Zelf doet Browne onderzoek naar de invloed van prenatale psychosociale stress op deze microbiota. Onderzoek waarvan de kiem ligt in een ontdekking van paar jaar geleden: baby’s van vrouwen die tijdens hun zwangerschap kampten met verhoogde stress en angst hadden een afwijkende compositie van de darmbacteriën. ‘Dat wil zeggen meer potentieel ongunstige proteobacteriën en minder gunstige lactobacillen in de eerste 4 maanden. De kinderen lieten ook vaker gastro-intestinale aandoeningen en allergische symptomen zien, zegt Browne. Binnenkort publiceert Browne’s onderzoeksgroep bovendien aanwijzingen dat prenatale stress geassocieerd is met een afwijkende darmbacteriëncompositie bij de moeder. Die zou het vervolgens vaginaal, intestinaal of via andere routes zoals de placenta, of de moedermelk kunnen doorgeven aan de baby. ‘Mogelijk is er ook een langetermijneffect: deze kinderen hebben ook op zesjarige leeftijd nog steeds een andere microbiotacompositie.’
Omdat Browne ook arts is, wil ze graag weten wat de praktische implicaties zijn van deze verbanden. De World Allergy Organization heeft al een handjevol concrete aanbevelingen opgesteld. Zo zouden zwangere vrouwen met een verhoogd risico op een kind met eczeem (vanwege een familiegeschiedenis met atopie) in het laatste trimester van de zwangerschap probiotica kunnen nemen om te voorkomen dat dit ook daadwerkelijk gebeurt. Zelf gaat ze momenteel na of het mogelijk is om met probiotica angst en depressie te verminderen bij zwangere vrouwen die daar last van hebben. ‘Er zijn namelijk goede aanwijzingen dat probiotica met hun anti-inflammatoire en neuroregulatoire eigenschappen de samenstelling van de intestinale microbiota in zwangere vrouwen en daarmee hun stemming kunnen verbeteren. Daarnaast kijken we of de samenstelling van hun vaginale microbiota verbetert, wat weer een positieve invloed zou kunnen hebben op de microbiota bij hun baby’s.’

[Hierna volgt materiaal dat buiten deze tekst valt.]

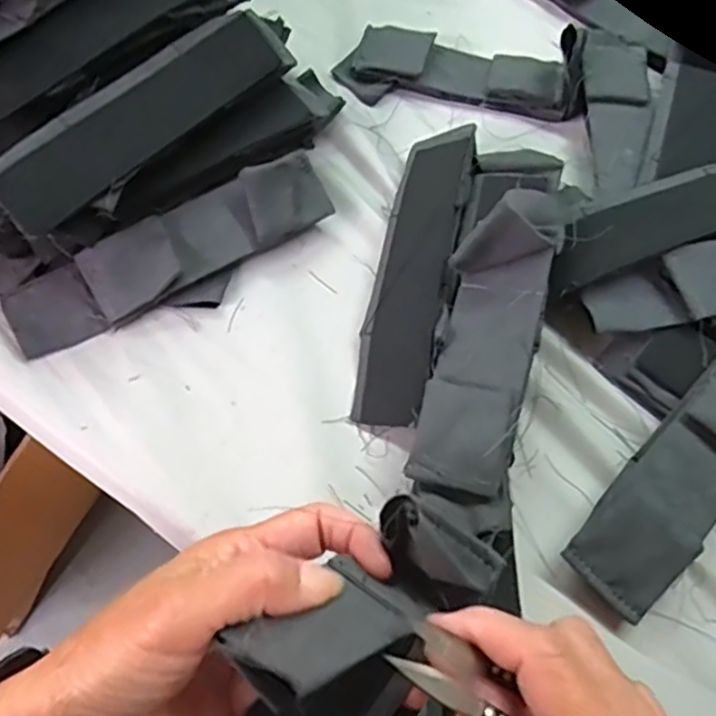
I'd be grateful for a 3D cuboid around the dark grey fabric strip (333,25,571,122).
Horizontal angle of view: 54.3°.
[{"bbox_3d":[0.068,-0.201,0.495,0.159,0.017,0.057,11,63,6],"label":"dark grey fabric strip"}]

Een nieuwe theorie is dat een verhoogd BMI, naast genetische en omgevingsfactoren, via de darmflora kan worden overgedragen. Bij vrouwen met een normaal BMI lijkt de hoeveelheid Firmicutes en Proteobacteriën niet te veranderen tijdens de zwangerschap, maar neemt de hoeveelheid Bacteroïdes en Actinobacteriën toe. Obese vrouwen hebben mogelijk meer Firmicutes en Actinobacteriën, en minder Bacteroïdetes. Tijdens hun zwangerschap nemen de eerste twee soorten verder toe, terwijl Bacteroïdes en Proteobacteriën pas op de plaats maken. ‘Deze veranderde microbiotasamenstelling wordt mogelijk overgedragen aan de baby gedurende de zwangerschap, de baring en/of lactatie. Wat weer een afwijkende microbiotasamenstelling bij de baby’s tot gevolg kan hebben. Het is mogelijk dat hun metabolisme vervolgens predisponeert tot een verhoogd BMI.’